Now, my friends don’t always read online but at least now that I have Rise I can offer more to my friends—information that was not offered to me when I needed it.
Next month, Jeanette and I will be speaking 9 times – to 500 people! Rise is on the rise.
We’re presenting to the attorneys that prosecute parents, to caseworkers who investigate parents, and to professionals at Manhattan Family Court.
We’re also meeting with congressional staffers who want to change federal funding so we can keep more children out of foster care.
There is still too much emphasis in child welfare on only helping the child.

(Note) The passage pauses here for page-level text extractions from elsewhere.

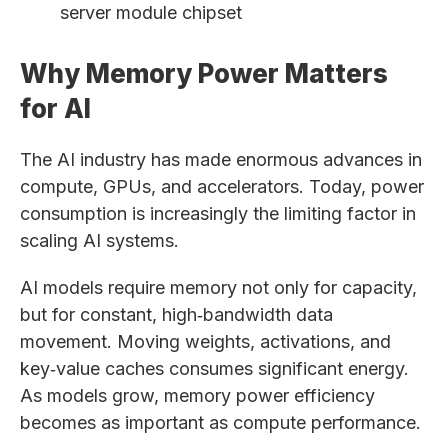
server module chipset
Why Memory Power Matters
for AI
The AI industry has made enormous advances in
compute, GPUs, and accelerators. Today, power
consumption is increasingly the limiting factor in
scaling AI systems.
AI models require memory not only for capacity,
but for constant, high‑bandwidth data
movement. Moving weights, activations, and
key‑value caches consumes significant energy.
As models grow, memory power efficiency
becomes as important as compute performance.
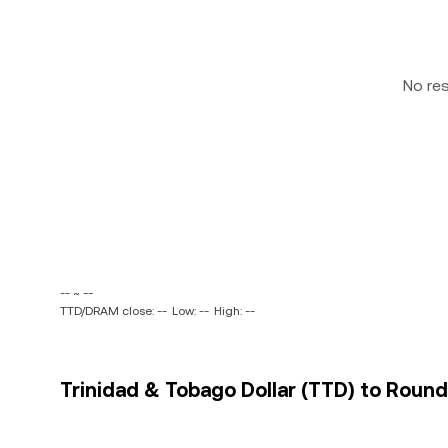
No re
-- ~ --
TTD/DRAM close: --
Low: --
High: --
Trinidad & Tobago Dollar (TTD) to Round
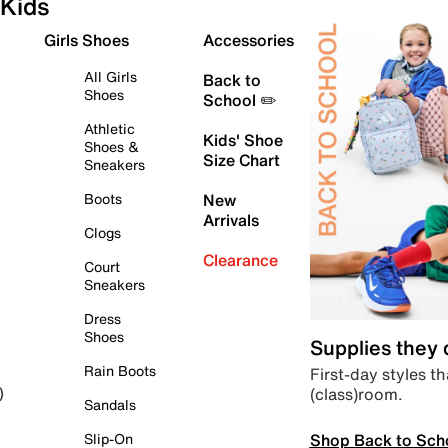
Kids
Girls Shoes
Accessories
All Girls
Back to
Shoes
School ✏️
Athletic
Kids' Shoe
Shoes &
Size Chart
Sneakers
Boots
New
Arrivals
Clogs
Clearance
Court
Sneakers
Dress
Shoes
Supplies they
Rain Boots
First-day styles th
(class)room.
)
Sandals
Shop Back to Sch
Slip-On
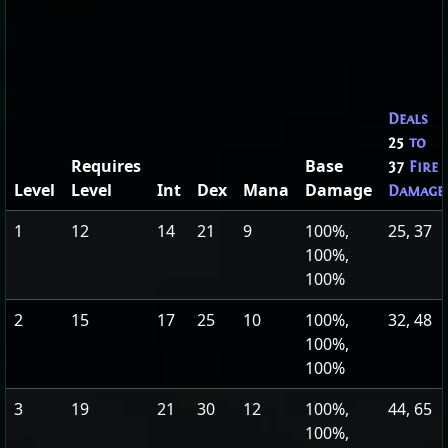
Deals
25
to
Requires
Base
37
Fire
Level
Level
Int
Dex
Mana
Damage
Damage
1
12
14
21
9
100%,
25, 37
100%,
100%
2
15
17
25
10
100%,
32, 48
100%,
100%
3
19
21
30
12
100%,
44, 65
100%,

Not just workers but judges and even politicians and the public are not seeing it as a system to help parents and to support the whole family.
Children in foster care want to go home.
Professionals need to hear more from parents about how to make that happen. They need to know there are ways of working with us that can get better results. They need to know which services really work. They also need our insight on the difficulties of navigating the system from the client point of view.
This winter another Rise writer and I presented stories at a panel about young parents’ mental health.
The man who spoke before us was a therapist who worked with youth in foster care. He sounded proud of recommending to the court that parents’ rights be terminated. He said, strongly, “I’m a child advocate!”
Helping children means helping parents. My kids needed me to get better for them to have a better life.
After we read our stories, this man surprised me. He came up to me and said, “Thank you. Where can I read these stories? People like me need to hear them.”
I still struggle with depression. Some days I tell myself, “No, Pia, don’t go to work. Stay home in your bed and sleep. No one cares what you think.”
But then I remember how many stories I’ve written and how many minds I’m changing. Then I’m like, “Yes, Pia, get up and go. Go help someone through your story today.”